JOB ITEM: Filter the entries below, keeping every line that has the word "Homepage".

(Stored items from a collection)
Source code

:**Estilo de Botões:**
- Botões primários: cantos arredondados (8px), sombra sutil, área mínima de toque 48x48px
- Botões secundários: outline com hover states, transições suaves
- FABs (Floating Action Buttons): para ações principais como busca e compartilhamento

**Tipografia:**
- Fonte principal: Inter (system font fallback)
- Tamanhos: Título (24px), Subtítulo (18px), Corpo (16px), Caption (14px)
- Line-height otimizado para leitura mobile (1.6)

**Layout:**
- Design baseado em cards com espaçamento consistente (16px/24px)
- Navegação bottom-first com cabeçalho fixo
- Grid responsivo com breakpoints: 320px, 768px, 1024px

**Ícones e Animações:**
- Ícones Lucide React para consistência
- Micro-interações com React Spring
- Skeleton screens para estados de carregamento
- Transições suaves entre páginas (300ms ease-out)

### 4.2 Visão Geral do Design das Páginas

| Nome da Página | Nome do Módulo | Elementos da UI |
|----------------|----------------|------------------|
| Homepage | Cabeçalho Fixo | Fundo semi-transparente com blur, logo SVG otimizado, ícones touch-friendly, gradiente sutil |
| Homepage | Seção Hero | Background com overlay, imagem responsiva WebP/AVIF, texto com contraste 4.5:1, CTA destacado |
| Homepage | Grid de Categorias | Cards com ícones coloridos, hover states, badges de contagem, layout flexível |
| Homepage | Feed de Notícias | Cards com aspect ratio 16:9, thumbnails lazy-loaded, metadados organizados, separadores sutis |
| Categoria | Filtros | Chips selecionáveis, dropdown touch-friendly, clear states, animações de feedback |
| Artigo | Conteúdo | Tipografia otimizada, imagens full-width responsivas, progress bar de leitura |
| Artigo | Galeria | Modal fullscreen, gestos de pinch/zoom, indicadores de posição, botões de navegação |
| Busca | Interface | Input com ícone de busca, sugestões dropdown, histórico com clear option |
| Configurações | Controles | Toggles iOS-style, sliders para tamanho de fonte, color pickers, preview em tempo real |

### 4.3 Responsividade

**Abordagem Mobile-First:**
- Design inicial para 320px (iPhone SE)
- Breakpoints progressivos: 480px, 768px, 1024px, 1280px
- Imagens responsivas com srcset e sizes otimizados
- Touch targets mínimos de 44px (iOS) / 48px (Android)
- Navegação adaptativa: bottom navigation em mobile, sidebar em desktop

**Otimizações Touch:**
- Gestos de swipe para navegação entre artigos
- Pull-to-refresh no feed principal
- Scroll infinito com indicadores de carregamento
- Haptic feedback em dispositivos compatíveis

RESPONSE TO THIS TASK:
| Homepage | Cabeçalho Fixo | Fundo semi-transparente com blur, logo SVG otimizado, ícones touch-friendly, gradiente sutil |
| Homepage | Seção Hero | Background com overlay, imagem responsiva WebP/AVIF, texto com contraste 4.5:1, CTA destacado |
| Homepage | Grid de Categorias | Cards com ícones coloridos, hover states, badges de contagem, layout flexível |
| Homepage | Feed de Notícias | Cards com aspect ratio 16:9, thumbnails lazy-loaded, metadados organizados, separadores sutis |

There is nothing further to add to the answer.